Hoe staat het met de maatregelen voor elk van de aangehaalde problemen? Bijkomend had ik graag geweten of de hervormingen in het kader van BBB deze maatregelen bevorderen dan wel afremmen. Ik denk daarbij aan de nieuwe IVA Infrastructuur.
Ik blijf deze dingen met argusogen volgen omdat er te weinig geld is. Er zijn allerlei problemen. In de provincie Limburg bijvoorbeeld zouden drie ingenieurs vertrekken. Voor alle duidelijkheid, ik viseer geen enkele directeur-generaal, maar dit rapport is wel angstaanjagend over de manier waarop met gemeenschapsgeld wordt omgegaan. Het Deurganckdok is daar hét voorbeeld van. Ik noem dit morsen met overheidsgeld en dat kan niet de bedoeling zijn.
De voorzitter: Minister Peeters heeft het woord.
Minister Kris Peeters: Mijnheer Peumans, ik sluit me volledig aan bij uw laatste uitspraak. Morsen met overheidsgeld is uit den boze. Daar waar het gebeurt, moeten de nodige maatregelen worden getroffen om het ongedaan te maken. Het verleden is het verleden en ik wil nogmaals onderstrepen dat ik een aantal facturen en verrekeningen aangeboden krijg die betaald moeten worden, maar dat ik er alles aan doe om ervoor te zorgen dat die in de toekomst tot een minimum worden herleid. Ik kan u verzekeren dat de verrekeningen die ik heb gekregen voor de ring en Leien fase 1 in Antwerpen voorbeelden zijn van hoe het niet moet. Er moet met andere woorden correct worden ingeschat wat werken kosten en er moeten correcte bestekken worden opgemaakt. Op die manier kan zorgvuldig worden omgesprongen met budgetten.
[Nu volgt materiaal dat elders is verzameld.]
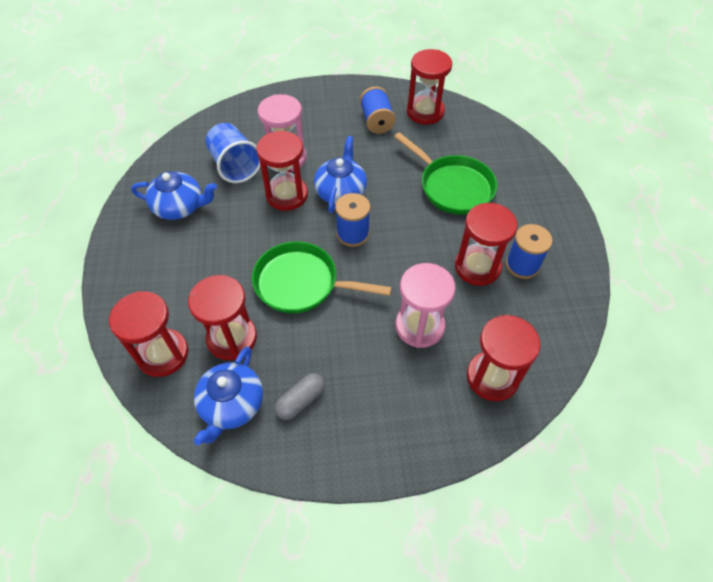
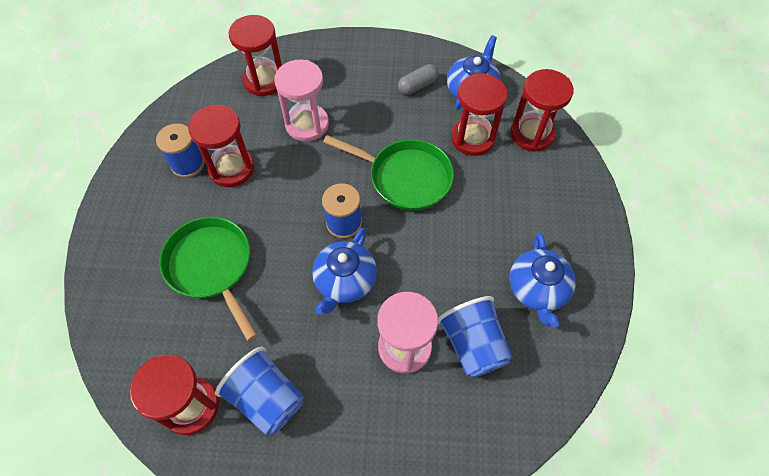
camera: 170 degrees left, 5 degrees up
(180, 207) = (537, 289): blue teapot -> blue teapot turned 105 degrees counterclockwise
(287, 195) = (410, 286): red hourglass -> none
(377, 121) = (267, 398): blue spool -> blue cup

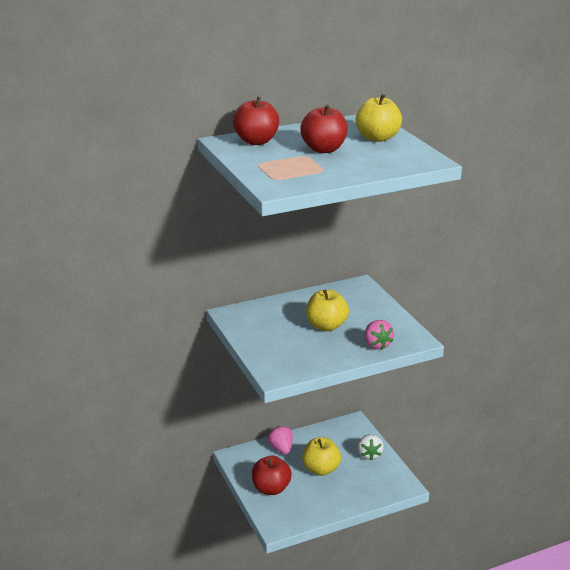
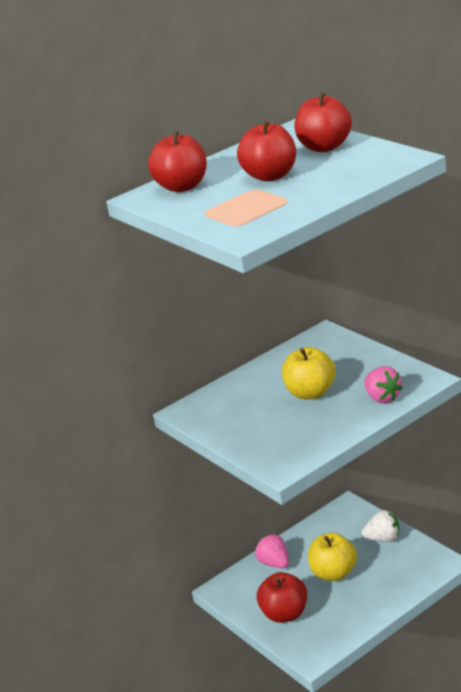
camera: 10 degrees left, 0 degrees up
(369, 454) = (383, 539): white strawberry -> white strawberry turned 75 degrees counterclockwise
(377, 138) = (325, 147): yellow apple -> red apple

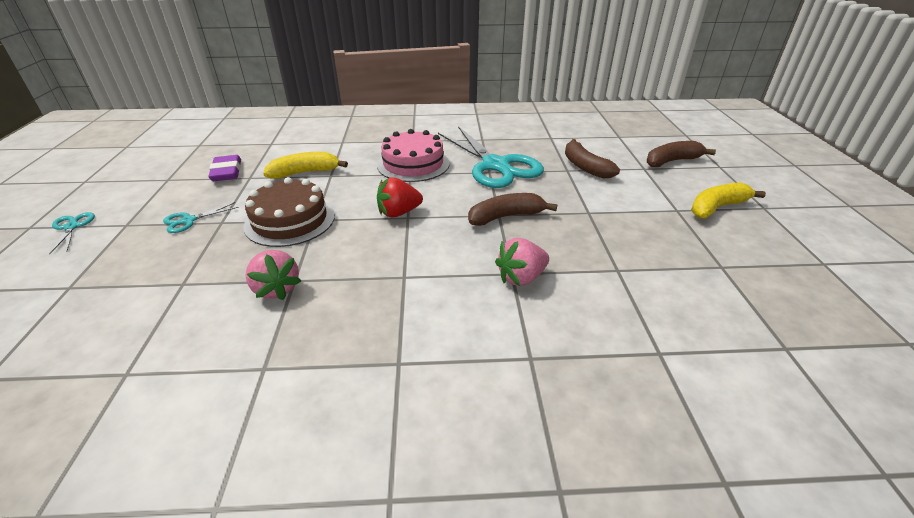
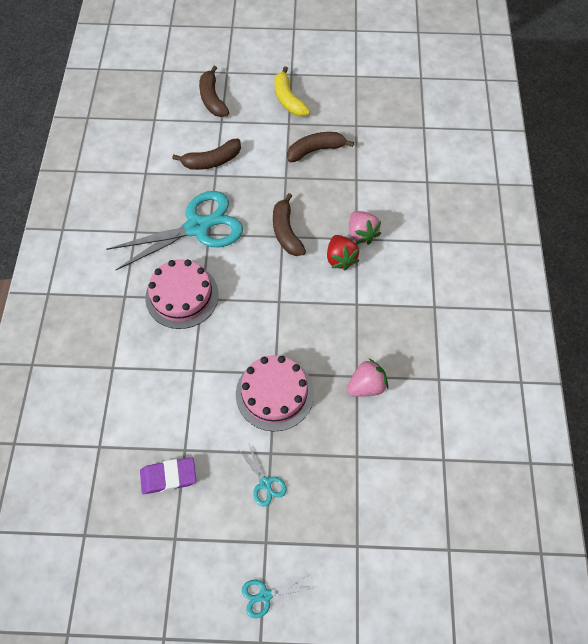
camera: 85 degrees left, 25 degrees up
(290, 220) = (274, 393): brown cake -> pink cake
(305, 172) = (183, 395): yellow banana -> none
(399, 213) = (272, 308): red strawberry -> red strawberry (340, 259)
(647, 232) = (315, 150): none -> brown banana

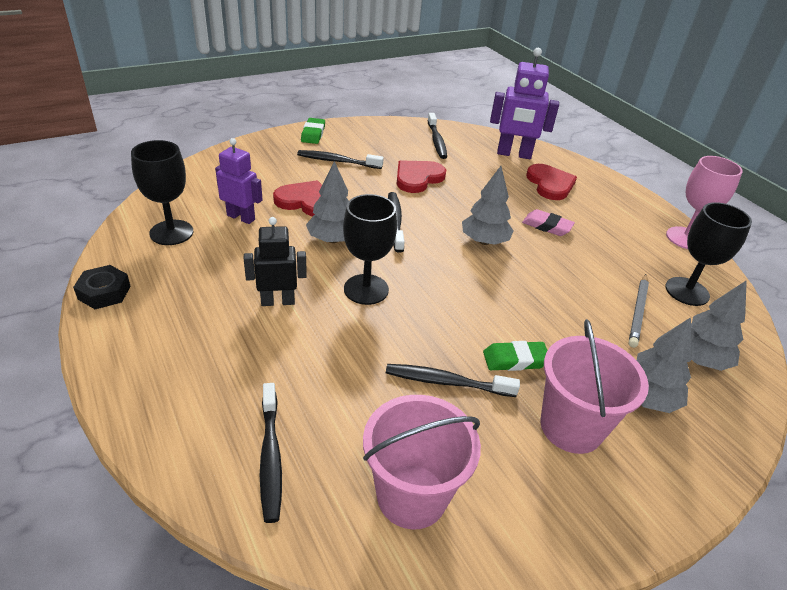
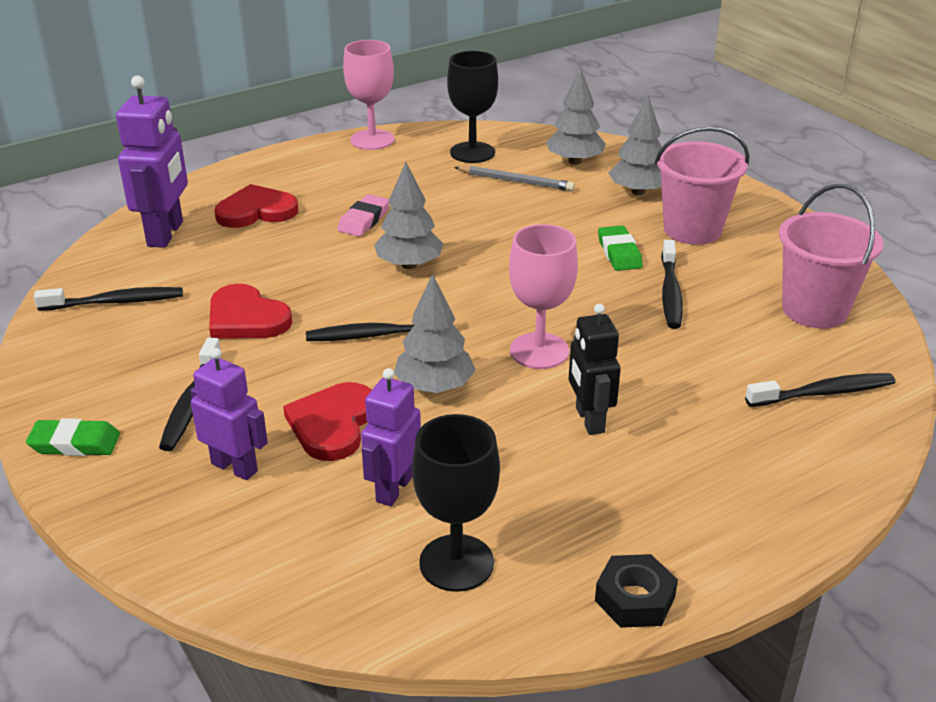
camera: 90 degrees left, 5 degrees down
(279, 172) = (235, 467): none -> purple robot
(366, 289) = (539, 351): black goblet -> pink goblet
Vorig parlementair jaar hebben we in het parlement een discussie gehad over het Rekenhof en de aanbevelingen. Ik heb toen acties ondernomen om ervoor te zorgen dat de aanbevelingen worden toegepast. Het ene gaat natuurlijk iets sneller dan het andere, maar de problematiek is ernstig genoeg en de aanbevelingen zijn zeer pertinent.
Er zijn een aantal werkgroepen opgericht om de aanbevelingen te implementeren. U hebt in totaal een tiental problemen opgesomd. Ik heb een overzicht bij van de stand van zaken en van de verschillende oplossingen. Mijnheer Peumans, ik zal u de schriftelijke versie van mijn antwoord overmaken, waarin alles uitgebreid aan bod komt. Het gaat dan om de voorbereiding van de werken, naleving van de regels en procedures, beheersing van de verrekeningen, verwijlintresten, rapportering, beleidsinformatie en personeelsbeleid. Als u daar nog vragen over hebt, wil ik daar vanzelfsprekend later op terugkomen.
U hebt ook een vraag gesteld over de invloed van BBB op deze maatregelen. Aangezien de voormalige administratie Wegen en Verkeer, waarvan de vijf provinciale afdelingen deel uitmaakten, vrijwel integraal is opgegaan in het agentschap Infrastructuur, heeft BBB een minimale impact. Via een samenwerkingsovereenkomst tussen het agentschap Infrastructuur en de managementondersteunende diensten van het departement binnen het beleidsdomein Mobiliteit en Openbare Werken, zullen de noodzakelijke maatregelen worden verankerd. Binnen enkele weken kan ik daar meer duidelijkheid over geven.
De voorzitter: De heer Peumans heeft het woord.?
De heer Jan Peumans: Mijnheer de minister, ik dank u voor uw antwoord. Heeft de administratie een planning opgemaakt? Wanneer zal dit worden geïmplementeerd? Het oprichten van werkgroepen kan een mogelijkheid zijn om iets te verzuipen, waardoor er uiteindelijk niets verandert. Ik geef een voorbeeld: het verhaal van de verwijlintresten bestaat al jaren en toch blijft de toestand voortduren van gebrek aan vastlegging van het ordonnanceringskrediet.
Komt er een rapportage over, en zo ja, wanneer is die te verwachten?
Minister Kris Peeters: De aanbevelingen moeten in 2006 uitgeklaard en geïmplementeerd worden. Als ze niet in 2006 geïmplementeerd worden, moet heel duidelijk zijn wanneer ze dan wel kunnen worden geïmplementeerd.
Ik kan op het einde van dit kalenderjaar in de maand december terugkomen op uw tweede vraag en u een volledige stand van zaken geven. Dat kan mogelijk ook in aanwezigheid van de betrokken leidend ambtenaar, zodat er ook bijkomende vragen kunnen worden gesteld.
De voorzitter: Het incident is gesloten.